_SUPPLIED DATA_

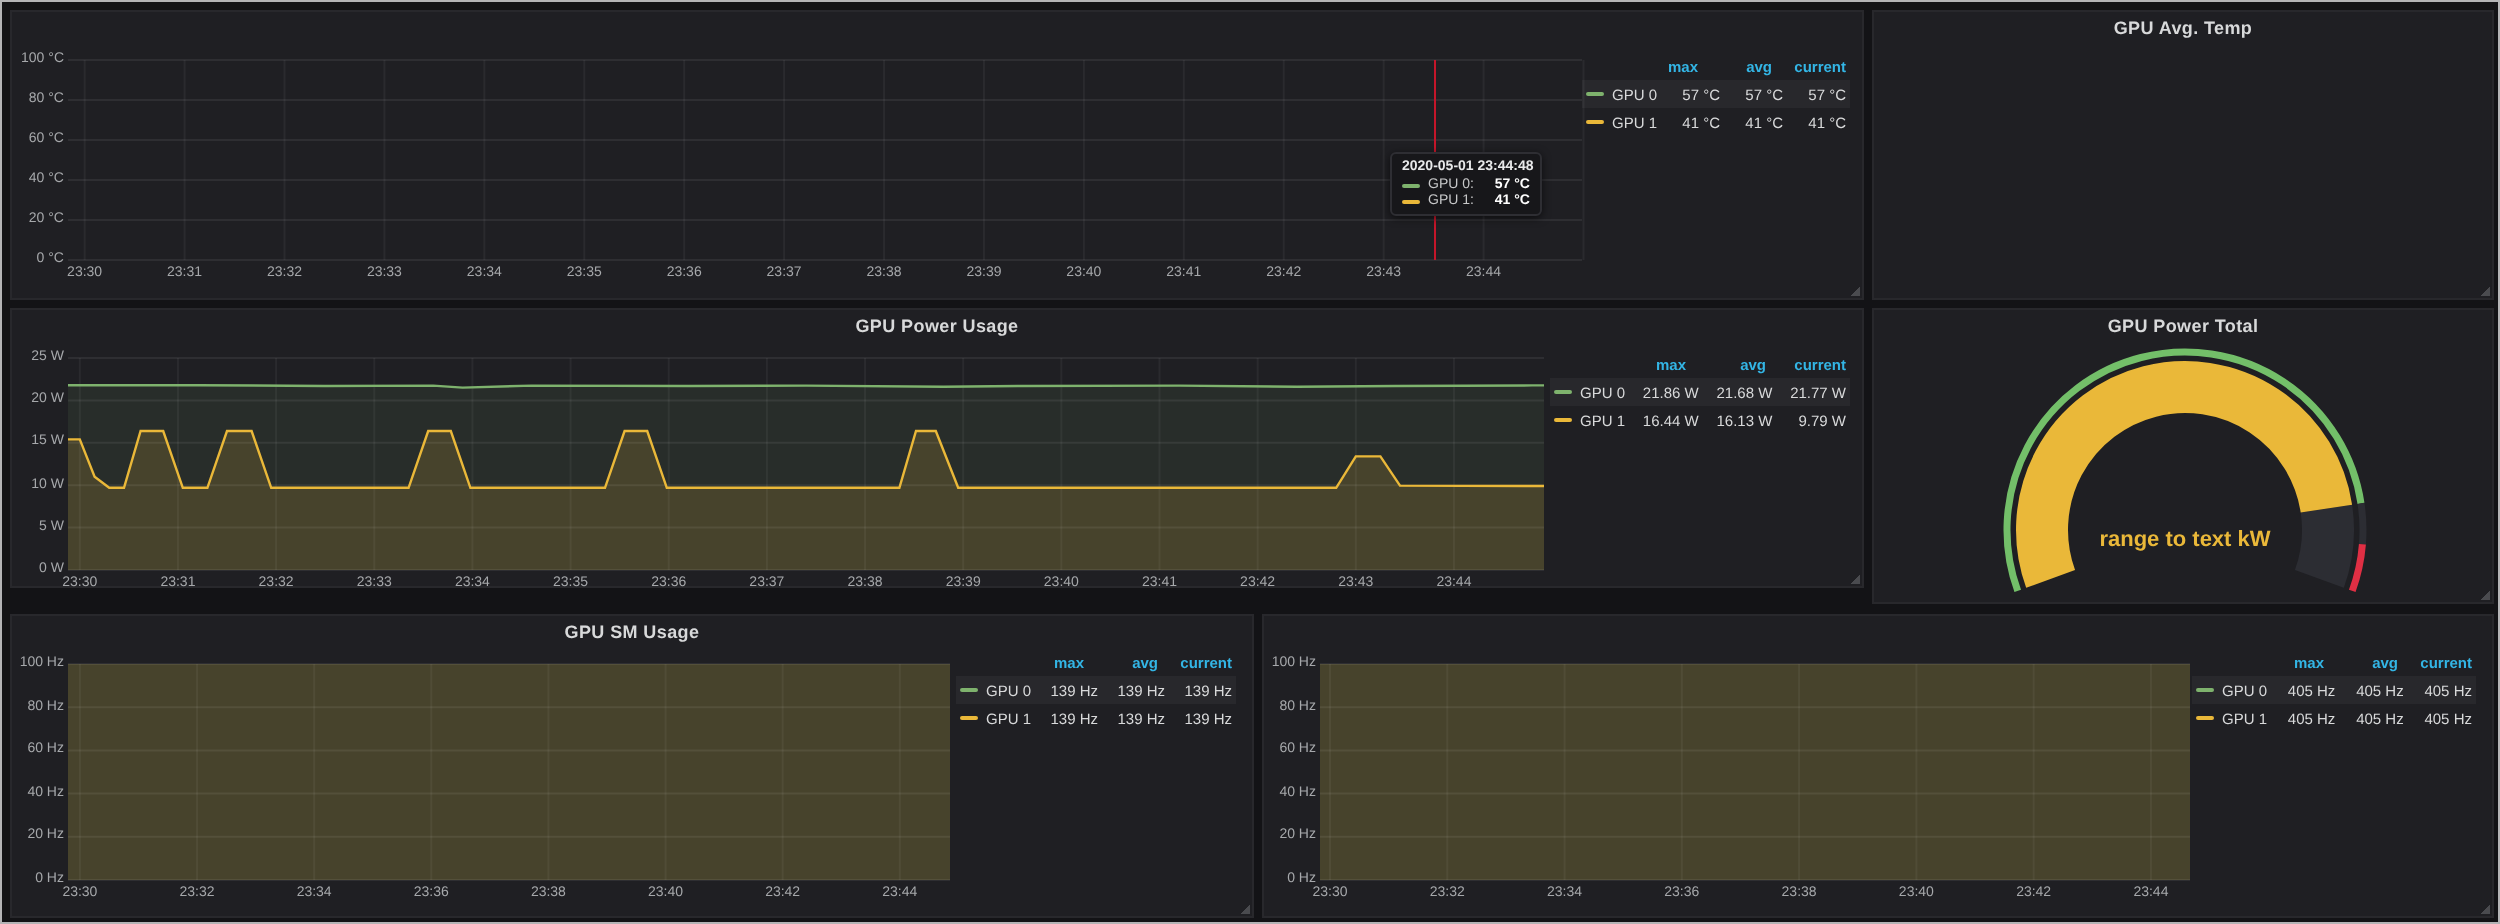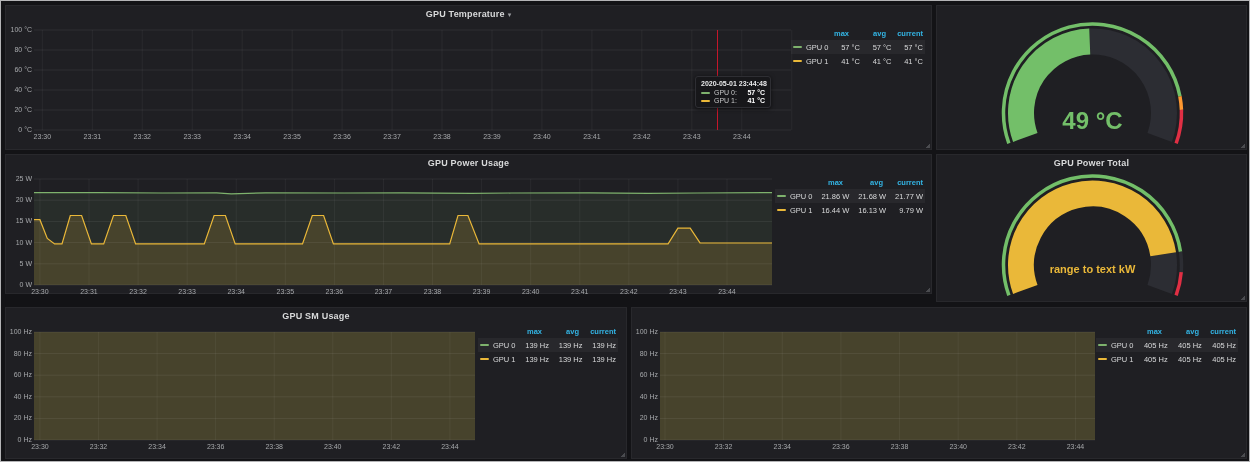--- a/index.html
+++ b/index.html
@@ -50,10 +50,6 @@
 <div class="screen">
 
   <div class="panel p-a">
-    <div class="panel-header">
-      <span class="panel-title">GPU Temperature</span>
-      <span class="caret">▾</span>
-    </div>
     <div class="graph g-a">
         <svg width="757" height="100">
           <line x1="0" y1="0" x2="757" y2="0" stroke="rgba(255,255,255,0.07)" stroke-width="1"></line>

_WORK REQUIRED_
Please write out the whole listing exactly, but not the pictures in it.

_ANSWER BELOW_
--- a/index.html
+++ b/index.html
@@ -50,10 +50,6 @@
 <div class="screen">
 
   <div class="panel p-a">
-    <div class="panel-header">
-      <span class="panel-title">GPU Temperature</span>
-      <span class="caret">▾</span>
-    </div>
     <div class="graph g-a">
         <svg width="757" height="100">
           <line x1="0" y1="0" x2="757" y2="0" stroke="rgba(255,255,255,0.07)" stroke-width="1"></line>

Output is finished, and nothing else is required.